Ok, my wife is pissed. I used her car to take zombie to the carnival. You'll recall I posted that I'm saving up money for a camera by offering three whacks with a shovel for five bucks.
Everything was cool getting there, I had zombie in the gimp trunk, in the trunk of her car. I've got dog mats down and everything!
There's not a big outbreak here really, hell, I had to get zombie from a couple hours north of where I live. I think he was just some Rotarian from Podunk Michigan. It's not like the neighbors know I even have zombie.
So anyway, It's raining so I'm the one getting any customers. I used an art tent and a control stick for a dry day. Think of this attraction kind of like the old sludge hammer and car gig you may have seen years ago.
So as you can imagine, people can't wait to give me five bucks. Their laughing their asses off, kids are pulling at their mothers purse, umbrellas are popping up and I have a line.
I see this one guy for the third time. Each time he's swatting zombie harder and harder. The last hit knocked zombie's fargin leg clean of at the knee. Now I'm bummed... There goes the old tie the shoelaces together routine. So I close the tent down while zombie is doing a slow "Curly shuffle" and retrieve his leg. If zombie is whole and walking around, you can't ask question about dead body parts. The cops will be sure to investigate and that will point the finger right back at me.

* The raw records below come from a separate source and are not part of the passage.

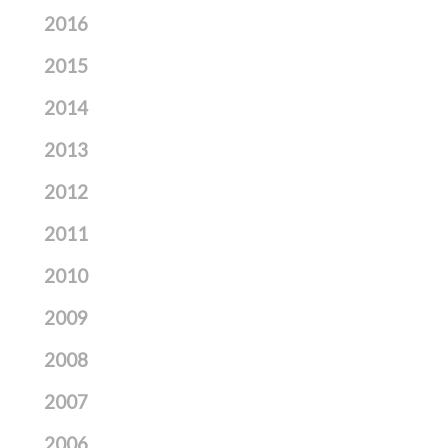
2016
2015
2014
2013
2012
2011
2010
2009
2008
2007
2006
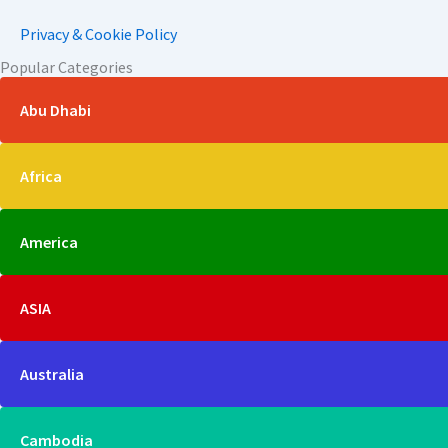
Privacy & Cookie Policy
Popular Categories
Abu Dhabi
Africa
America
ASIA
Australia
Cambodia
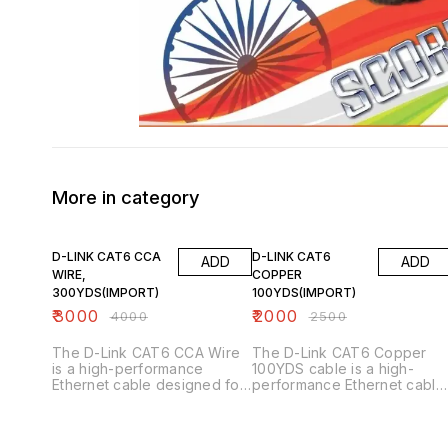
More in category
25% OFF
20% OFF
D-LINK CAT6 CCA
D-LINK CAT6
ADD
ADD
WIRE,
COPPER
300YDS(IMPORT)
100YDS(IMPORT)
₹
3000
₹
2000
₹
4000
₹
2500
The D-Link CAT6 CCA Wire
The D-Link CAT6 Copper
is a high-performance
100YDS cable is a high-
Ethernet cable designed for
performance Ethernet cable
networking applications.
designed for networking
Here are its key features:
applications. Here are its ke
Key Features 1. _Category 6
features: Key Features 1.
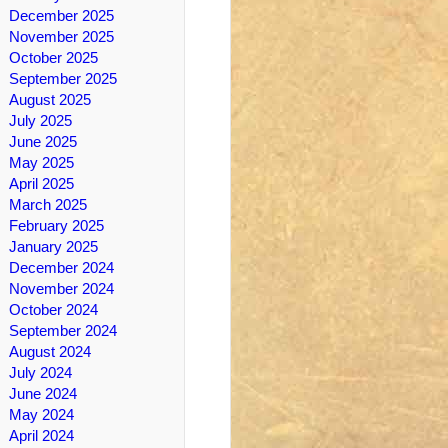
December 2025
November 2025
October 2025
September 2025
August 2025
July 2025
June 2025
May 2025
April 2025
March 2025
February 2025
January 2025
December 2024
November 2024
October 2024
September 2024
August 2024
July 2024
June 2024
May 2024
April 2024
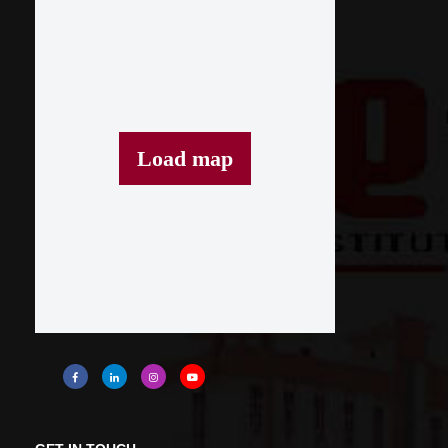
Load map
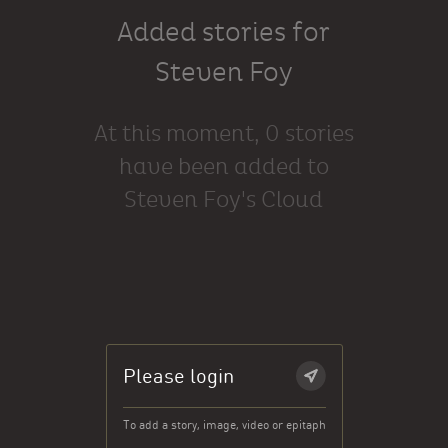
Added stories for
Steven Foy
At this moment, 0 stories
have been added to
Steven Foy's Cloud
Please login
To add a story, image, video or epitaph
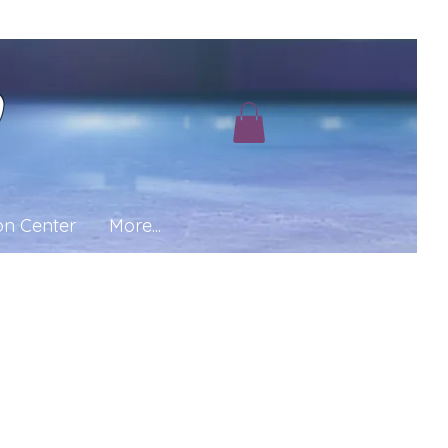
b
on Center
More...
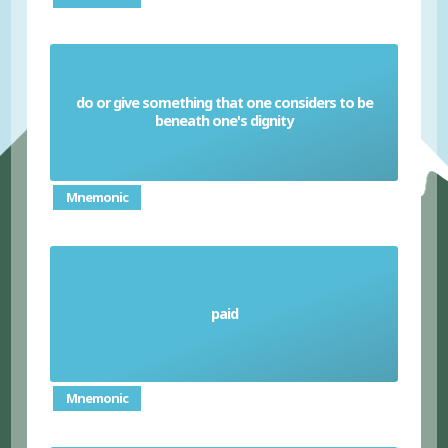
do or give something that one considers to be
Deign
beneath one's dignity
Mnemonic
paid
Disbursed
Mnemonic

Do you know how hard it was to get zombie back into the trunk? He's off center, dead weight for crying out loud. By the time I got the gimp trunked, I forget to get the leg in there with him. So I just tossed in into the bare car trunk. I could hear it rolling around back there and knew it was slamming around. Figured I could just wash it out.
Well, you can't get that stink out. Who knew. After I cleaned up and closed the car down, the humidity must of really helped the funk out. My wife got into the car and was pissed off. Said it smelled like dead chickens in there. She's already has the damn thing on Craig's list and says I have to answer the calls and sell the car.
Well, to make a long story short, I have enough for a digital camera and will get some shots as soon as it stops raining.
Oh yeah, zombie can walk again. I duct tapped a baseball bat to his stump. It's hilarious too. He can't get around very well. He looks like a drunken pirate at rough seas. Think I'll look for a pirate hat.